As I have analyzed in previous writing on the New Haven School, in which I explored how the discipline of geography could add to its conceptual approach, TWAIL scholars have questioned both the ways in which differential positionality can impact experiences of ostensibly universal concepts like “human dignity” and how “authoritative decisionmaking” might be used to undermine sovereignty of “third world” states. I argued that while the discipline of geography might not be able to resolve differences in perspective, it can serve as an important tool in contextualizing the dynamics at issue.
My perspective on the interchange here is quite similar. I would be interested to see how Professor Cheng’s analysis might be used to analyze decisionmaking around international law from the perspective of those with less power in the international legal system and how their geographic context impacts their options and approach. For example, in the context of judges, I think about some of the situations in which regional human rights tribunals and even domestic court judges have found environmental rights violations through analyses well-grounded in international legal analysis but found themselves limited in their ability to change the morally problematic situations on the ground. With respect to each of the key actors that the book considers, I think there are opportunities to analyze the situations discussed and additional situations from the perspective of those who have less power and consider when international law works and does not work for them; New Haven School conceptions of internal and external analysis could be useful in such an account. This suggestion is not a critique of Professor Cheng’s thoughtful application of his theory to a variety of important situations and actors, but rather an idea for where future inquiry could be helpful.

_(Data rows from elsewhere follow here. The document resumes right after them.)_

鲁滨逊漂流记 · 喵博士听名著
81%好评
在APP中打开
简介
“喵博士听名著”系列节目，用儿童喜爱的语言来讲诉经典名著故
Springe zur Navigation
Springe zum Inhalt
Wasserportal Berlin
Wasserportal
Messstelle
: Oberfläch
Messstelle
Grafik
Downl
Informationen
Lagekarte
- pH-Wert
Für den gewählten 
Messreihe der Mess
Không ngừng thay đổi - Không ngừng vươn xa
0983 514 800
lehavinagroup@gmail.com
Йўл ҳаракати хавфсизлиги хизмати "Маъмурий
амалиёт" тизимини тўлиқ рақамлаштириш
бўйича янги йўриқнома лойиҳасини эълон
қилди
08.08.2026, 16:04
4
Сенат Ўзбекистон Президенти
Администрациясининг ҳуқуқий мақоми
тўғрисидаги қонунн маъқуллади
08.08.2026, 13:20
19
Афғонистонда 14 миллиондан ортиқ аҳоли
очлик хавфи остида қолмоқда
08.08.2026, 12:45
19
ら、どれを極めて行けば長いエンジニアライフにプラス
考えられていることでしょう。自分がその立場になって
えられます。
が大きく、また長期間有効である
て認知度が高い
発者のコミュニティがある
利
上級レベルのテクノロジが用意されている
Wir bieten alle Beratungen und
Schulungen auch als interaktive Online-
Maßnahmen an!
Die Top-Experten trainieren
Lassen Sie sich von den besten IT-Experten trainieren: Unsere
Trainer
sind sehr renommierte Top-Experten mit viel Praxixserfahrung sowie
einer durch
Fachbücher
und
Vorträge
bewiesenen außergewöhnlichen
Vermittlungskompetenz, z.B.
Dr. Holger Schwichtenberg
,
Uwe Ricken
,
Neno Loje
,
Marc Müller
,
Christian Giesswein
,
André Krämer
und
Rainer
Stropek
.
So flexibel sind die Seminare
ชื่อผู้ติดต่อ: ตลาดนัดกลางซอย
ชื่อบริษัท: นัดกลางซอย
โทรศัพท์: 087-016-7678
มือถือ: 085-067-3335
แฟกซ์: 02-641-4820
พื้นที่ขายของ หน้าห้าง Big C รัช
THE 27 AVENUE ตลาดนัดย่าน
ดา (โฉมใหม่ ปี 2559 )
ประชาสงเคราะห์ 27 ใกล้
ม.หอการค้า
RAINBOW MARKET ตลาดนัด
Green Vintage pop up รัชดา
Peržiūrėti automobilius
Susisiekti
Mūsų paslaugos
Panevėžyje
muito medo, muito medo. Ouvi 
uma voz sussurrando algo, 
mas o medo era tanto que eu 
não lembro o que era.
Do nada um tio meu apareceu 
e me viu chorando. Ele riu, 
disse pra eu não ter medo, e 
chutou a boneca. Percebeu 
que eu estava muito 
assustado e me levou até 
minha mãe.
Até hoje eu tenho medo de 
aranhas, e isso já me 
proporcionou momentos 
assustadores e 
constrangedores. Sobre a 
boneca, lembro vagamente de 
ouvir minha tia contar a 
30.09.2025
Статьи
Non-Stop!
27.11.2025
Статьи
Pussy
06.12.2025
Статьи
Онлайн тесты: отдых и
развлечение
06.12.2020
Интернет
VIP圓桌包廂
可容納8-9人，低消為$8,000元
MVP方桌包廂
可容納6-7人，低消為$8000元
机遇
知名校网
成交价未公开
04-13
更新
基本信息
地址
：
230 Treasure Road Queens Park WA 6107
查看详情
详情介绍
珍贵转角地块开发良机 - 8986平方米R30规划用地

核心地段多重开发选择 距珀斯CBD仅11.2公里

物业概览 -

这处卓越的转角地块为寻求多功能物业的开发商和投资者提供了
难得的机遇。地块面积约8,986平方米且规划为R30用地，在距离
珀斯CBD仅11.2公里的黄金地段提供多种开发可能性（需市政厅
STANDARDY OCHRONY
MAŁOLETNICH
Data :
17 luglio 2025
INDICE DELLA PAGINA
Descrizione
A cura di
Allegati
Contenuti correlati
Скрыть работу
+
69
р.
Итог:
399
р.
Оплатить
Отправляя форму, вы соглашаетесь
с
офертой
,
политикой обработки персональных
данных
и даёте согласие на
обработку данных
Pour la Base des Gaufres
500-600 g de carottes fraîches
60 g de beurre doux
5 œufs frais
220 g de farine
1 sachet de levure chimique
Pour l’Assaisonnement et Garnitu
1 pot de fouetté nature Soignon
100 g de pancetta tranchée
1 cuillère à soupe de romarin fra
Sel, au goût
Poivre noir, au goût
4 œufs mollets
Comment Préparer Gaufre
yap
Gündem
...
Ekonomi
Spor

In a related vein, I would be interested in future work to see how Professor Cheng’s approach might be used to analyze the behavior of additional actors that lack formal power in the international legal system but play a critical role in international lawmaking. The New Haven School, for example, identifies seven participants in international decisionmaking: individual human beings; nation-states; intergovernmental and transnational organizations; transnational political parties and orders; transnational pressure groups and gangs; transnational private or official associations oriented towards values other than power; and civilizations and folk cultures. Given the constraints of an already-lengthy monograph, this book only treats some of these participants in depth while acknowledging others. I would be excited to see how Professor Cheng might deal with additional participants in depth. I think in particular, for instance, about the key role that multinational corporations and transnational coalitions of local governments are playing in international lawmaking on climate change. With respect to the second group, I have been intrigued to see the ways in which local governments are not only making multi-level agreements among themselves, but also using their coalitions’ observer status to influence the text of agreements created by nation-states. The environmental context is also interesting for the ways in which it may bring challenges to the universal values listed by Professor Cheng on p.96-98 from a non-critical perspective; many environmentalists decry the pro-growth values espoused at the end of the list, and argue for a more sustainable, less consumption-oriented approach to the good life.
I’ll end by noting that these various suggestions only reinforce the value of Professor Cheng’s contribution. His book is rich in conceptual and doctrinal detail and provides the seeds for so many additional, important inquiries however he builds on it in the future. I have learned a great deal from his work and look forward to the ongoing dialogue about this book and his future contributions.